(Stored data)
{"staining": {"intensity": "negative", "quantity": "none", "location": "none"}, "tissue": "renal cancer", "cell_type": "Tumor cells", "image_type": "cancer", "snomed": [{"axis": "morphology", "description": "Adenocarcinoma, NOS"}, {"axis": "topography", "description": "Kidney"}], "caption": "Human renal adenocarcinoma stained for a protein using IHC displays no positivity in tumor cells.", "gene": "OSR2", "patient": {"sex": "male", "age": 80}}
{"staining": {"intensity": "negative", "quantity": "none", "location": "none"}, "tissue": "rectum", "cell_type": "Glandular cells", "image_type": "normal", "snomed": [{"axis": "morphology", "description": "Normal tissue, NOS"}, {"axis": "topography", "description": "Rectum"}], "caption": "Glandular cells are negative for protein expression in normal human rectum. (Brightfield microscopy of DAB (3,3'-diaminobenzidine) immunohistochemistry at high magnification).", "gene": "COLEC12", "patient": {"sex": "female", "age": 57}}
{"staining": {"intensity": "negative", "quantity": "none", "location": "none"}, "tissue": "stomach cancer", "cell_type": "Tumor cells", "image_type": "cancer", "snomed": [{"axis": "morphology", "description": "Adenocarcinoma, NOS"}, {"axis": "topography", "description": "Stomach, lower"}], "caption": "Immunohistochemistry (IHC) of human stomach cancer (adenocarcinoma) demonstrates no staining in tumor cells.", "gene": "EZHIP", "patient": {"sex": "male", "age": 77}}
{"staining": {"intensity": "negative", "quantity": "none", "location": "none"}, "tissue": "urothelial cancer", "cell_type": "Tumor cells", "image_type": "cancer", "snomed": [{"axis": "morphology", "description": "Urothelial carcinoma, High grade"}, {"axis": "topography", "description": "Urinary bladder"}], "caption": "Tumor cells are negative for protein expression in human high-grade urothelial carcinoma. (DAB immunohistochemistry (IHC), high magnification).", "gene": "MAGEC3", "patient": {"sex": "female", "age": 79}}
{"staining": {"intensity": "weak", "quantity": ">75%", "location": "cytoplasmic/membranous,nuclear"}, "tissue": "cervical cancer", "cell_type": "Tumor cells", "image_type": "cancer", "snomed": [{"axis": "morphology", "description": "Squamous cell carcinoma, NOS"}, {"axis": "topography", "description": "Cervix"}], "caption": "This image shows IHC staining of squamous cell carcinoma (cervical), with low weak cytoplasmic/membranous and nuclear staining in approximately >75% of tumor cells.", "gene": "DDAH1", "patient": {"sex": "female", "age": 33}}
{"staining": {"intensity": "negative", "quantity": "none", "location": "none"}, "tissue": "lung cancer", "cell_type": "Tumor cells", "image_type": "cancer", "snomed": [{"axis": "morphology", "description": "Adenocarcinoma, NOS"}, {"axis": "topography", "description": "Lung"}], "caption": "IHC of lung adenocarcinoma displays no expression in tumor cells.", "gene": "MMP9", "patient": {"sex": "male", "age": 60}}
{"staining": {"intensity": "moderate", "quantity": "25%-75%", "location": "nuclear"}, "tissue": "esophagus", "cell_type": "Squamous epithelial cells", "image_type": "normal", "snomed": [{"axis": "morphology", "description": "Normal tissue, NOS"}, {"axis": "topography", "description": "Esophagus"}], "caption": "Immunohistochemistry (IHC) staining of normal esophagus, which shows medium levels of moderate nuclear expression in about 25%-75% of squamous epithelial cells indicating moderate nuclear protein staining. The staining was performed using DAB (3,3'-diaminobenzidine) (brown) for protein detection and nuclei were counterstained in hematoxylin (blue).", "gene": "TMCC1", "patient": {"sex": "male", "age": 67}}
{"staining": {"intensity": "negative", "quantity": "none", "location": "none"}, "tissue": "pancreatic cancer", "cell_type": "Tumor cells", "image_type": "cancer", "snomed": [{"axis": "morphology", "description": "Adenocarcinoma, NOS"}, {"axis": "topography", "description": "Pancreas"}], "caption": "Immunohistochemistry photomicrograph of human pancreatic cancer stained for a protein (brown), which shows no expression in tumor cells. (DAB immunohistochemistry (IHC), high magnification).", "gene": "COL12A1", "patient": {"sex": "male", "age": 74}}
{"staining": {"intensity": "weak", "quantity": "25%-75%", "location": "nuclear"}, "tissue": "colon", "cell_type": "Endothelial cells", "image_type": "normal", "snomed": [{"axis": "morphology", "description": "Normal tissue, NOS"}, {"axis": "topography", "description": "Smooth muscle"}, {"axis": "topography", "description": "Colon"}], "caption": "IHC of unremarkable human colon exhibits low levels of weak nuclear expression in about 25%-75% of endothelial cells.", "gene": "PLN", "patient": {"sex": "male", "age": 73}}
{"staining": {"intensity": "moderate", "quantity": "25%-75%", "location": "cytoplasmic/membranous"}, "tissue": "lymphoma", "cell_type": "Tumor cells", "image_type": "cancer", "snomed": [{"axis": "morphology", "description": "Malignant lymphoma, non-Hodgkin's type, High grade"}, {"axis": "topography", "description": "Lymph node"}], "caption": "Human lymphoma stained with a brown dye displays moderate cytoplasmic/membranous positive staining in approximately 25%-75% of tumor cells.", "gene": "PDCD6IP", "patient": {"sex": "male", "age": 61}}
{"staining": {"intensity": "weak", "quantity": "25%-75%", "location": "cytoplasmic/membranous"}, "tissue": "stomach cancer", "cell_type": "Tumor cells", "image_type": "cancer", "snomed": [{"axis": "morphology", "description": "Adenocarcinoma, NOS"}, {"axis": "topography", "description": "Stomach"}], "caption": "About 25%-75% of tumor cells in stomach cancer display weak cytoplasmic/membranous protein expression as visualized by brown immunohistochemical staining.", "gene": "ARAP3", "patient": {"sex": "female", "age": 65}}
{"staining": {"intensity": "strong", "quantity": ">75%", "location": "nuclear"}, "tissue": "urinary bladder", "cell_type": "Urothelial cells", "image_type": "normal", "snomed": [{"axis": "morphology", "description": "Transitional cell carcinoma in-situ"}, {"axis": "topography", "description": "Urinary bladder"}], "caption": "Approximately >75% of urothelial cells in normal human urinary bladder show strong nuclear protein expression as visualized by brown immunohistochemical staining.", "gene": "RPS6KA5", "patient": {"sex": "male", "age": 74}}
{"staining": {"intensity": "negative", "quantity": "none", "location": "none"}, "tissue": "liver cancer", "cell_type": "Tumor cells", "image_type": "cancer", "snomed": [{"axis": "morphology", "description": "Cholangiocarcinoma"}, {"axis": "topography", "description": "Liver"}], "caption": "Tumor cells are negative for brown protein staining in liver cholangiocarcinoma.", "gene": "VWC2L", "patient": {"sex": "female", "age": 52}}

* _PROBLEM TO WORK ON_
Identify every line above that includes the word "grade", and show those lines.

* _TASK RESULT_
{"staining": {"intensity": "negative", "quantity": "none", "location": "none"}, "tissue": "urothelial cancer", "cell_type": "Tumor cells", "image_type": "cancer", "snomed": [{"axis": "morphology", "description": "Urothelial carcinoma, High grade"}, {"axis": "topography", "description": "Urinary bladder"}], "caption": "Tumor cells are negative for protein expression in human high-grade urothelial carcinoma. (DAB immunohistochemistry (IHC), high magnification).", "gene": "MAGEC3", "patient": {"sex": "female", "age": 79}}
{"staining": {"intensity": "moderate", "quantity": "25%-75%", "location": "cytoplasmic/membranous"}, "tissue": "lymphoma", "cell_type": "Tumor cells", "image_type": "cancer", "snomed": [{"axis": "morphology", "description": "Malignant lymphoma, non-Hodgkin's type, High grade"}, {"axis": "topography", "description": "Lymph node"}], "caption": "Human lymphoma stained with a brown dye displays moderate cytoplasmic/membranous positive staining in approximately 25%-75% of tumor cells.", "gene": "PDCD6IP", "patient": {"sex": "male", "age": 61}}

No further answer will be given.